(Text shown):
——

Mahler’s Lieder eines fahrrenden Gesellen
It’s rare to hear Mahler’s Song of a Wayfarer Lad sung by a woman, although Dame Janet Baker gave a brilliant account of the work. Grammy award winning mezzo Sasha Cooke takes on this song cycle with I Musici de Montréal led by Jean-Marie Zeitouni. Respighi, Ravel and Arvo Pärt round out the programme. Salle Bourgie. Oct. 16. www.imusici.com
- Wah Keung Chan

Two Stéphane Tétrault Performances
Stéphane Tétreault: Carte Blanche. With pianist Michel-Alexandre Broekaert, Oct
18, Salle Saint-François Xavier, Prévost. www.diffusionsamalgamme.com.
Turovsky Quartet Recital. Oct 19, St. Paul Anglican Church, Saint-Paul-d’Abbotsford.

——

(Work request): Name every composer mentioned in the concert listings above. Rely solely on the concert listings above.

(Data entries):
——

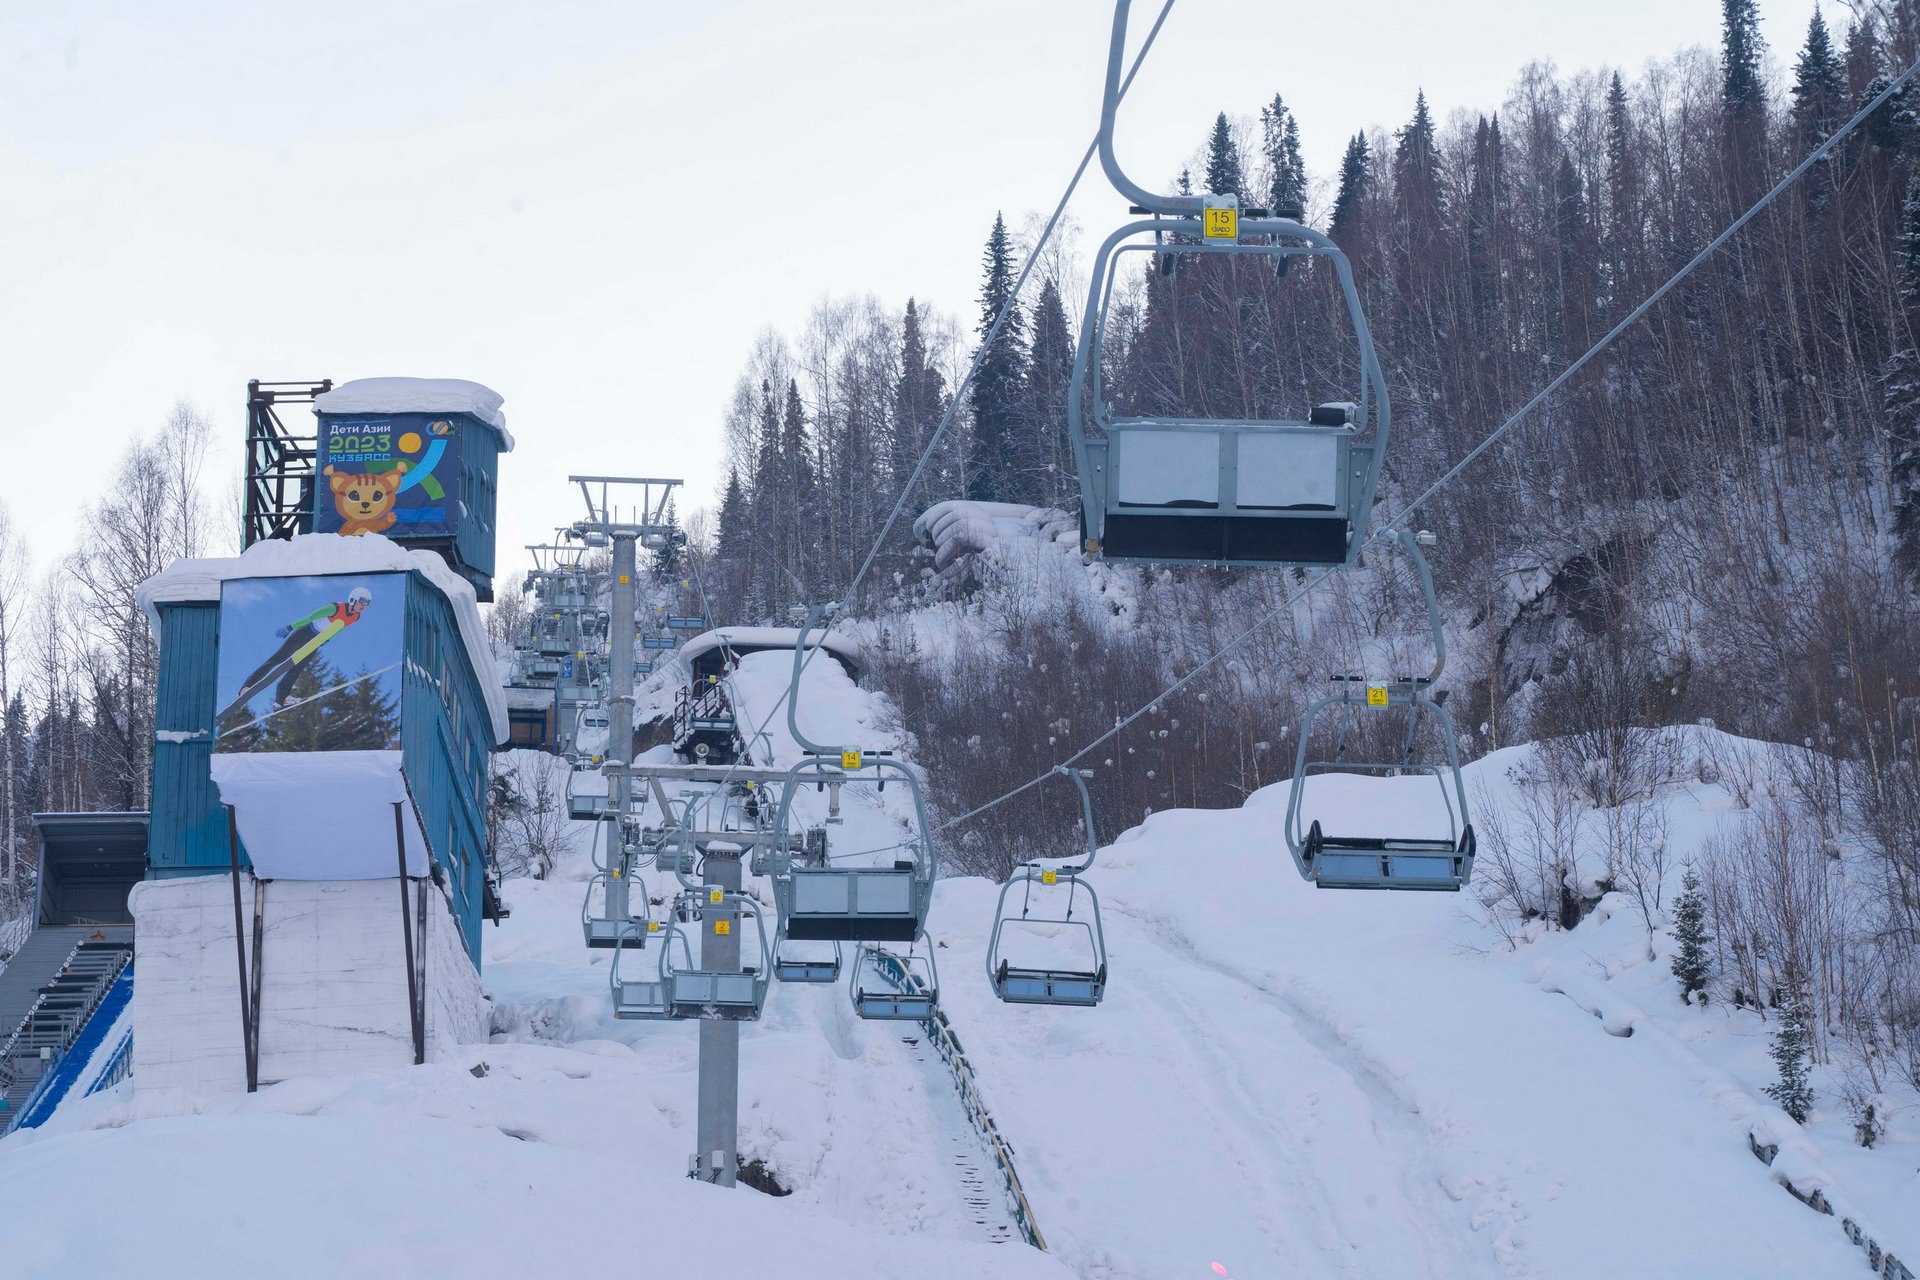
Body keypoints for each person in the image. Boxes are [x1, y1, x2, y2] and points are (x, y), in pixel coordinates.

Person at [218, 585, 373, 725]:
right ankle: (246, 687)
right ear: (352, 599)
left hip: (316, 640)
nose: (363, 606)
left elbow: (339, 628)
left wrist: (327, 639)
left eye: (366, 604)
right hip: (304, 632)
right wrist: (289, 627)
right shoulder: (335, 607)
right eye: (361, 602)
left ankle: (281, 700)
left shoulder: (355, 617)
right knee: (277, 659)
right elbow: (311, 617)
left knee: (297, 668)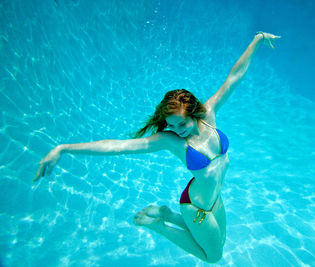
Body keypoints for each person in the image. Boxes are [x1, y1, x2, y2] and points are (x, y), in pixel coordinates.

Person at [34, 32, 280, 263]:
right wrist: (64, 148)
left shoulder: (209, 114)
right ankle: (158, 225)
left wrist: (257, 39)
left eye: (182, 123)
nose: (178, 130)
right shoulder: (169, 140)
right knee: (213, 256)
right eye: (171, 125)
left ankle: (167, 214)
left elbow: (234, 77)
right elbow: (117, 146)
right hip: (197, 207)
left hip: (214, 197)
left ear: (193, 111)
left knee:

——

(Answer to the exercise): Mahler, Respighi, Ravel, Arvo Pärt